The aim is to give the agent the required tools for discovering what elements are available, what do these do and most importantly, how can these be connected to create a pipeline. Output from the context server is in JSON that is parsed by the MCP server into Markdown or plain-text strings. The agent does not have to double guess what elements are available in GStreamer installed in the Docker container since this can directly be queried. Also, function signatures for C and Python are available (easy to expand for other languages), along with type information, further giving more context to the agent.
Empirical Testing
Empirical testing showed that using the GStreamer MCP server with OpenCode, and paired with Gemini Flash 3.5 as the LLM, improved development efficiency. The agent understood bettwe how to implement the required pipelines and identify valid elements, eliminating the trial-and-error iterations typically seen without context optimization.

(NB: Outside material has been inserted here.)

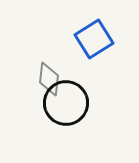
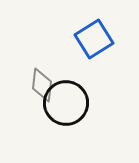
gray diamond: moved 7 px left, 6 px down
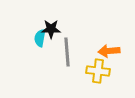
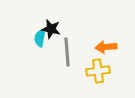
black star: rotated 12 degrees clockwise
orange arrow: moved 3 px left, 4 px up
yellow cross: rotated 15 degrees counterclockwise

While this initial implementation is a functional prototype rather than a fully fledged product, in exposes enough of GStreamer's internals to provide enough context for the agents in most cases. Due to its modular design, new capabilities can be added with minimum effort.
The code is available at https://github.com/JarnoRalli/gstreamer-examples/tree/main/docker along with the instructions related to how to set it up.
Conclusion
Implementing tools using Model Context Protocol (MCP) can be used for injecting context into agentic development workflows, vastly improving efficiency of such tools. This in turns helps when expanding engineering teams that need to deal with complex frameworks that have steep learning curves.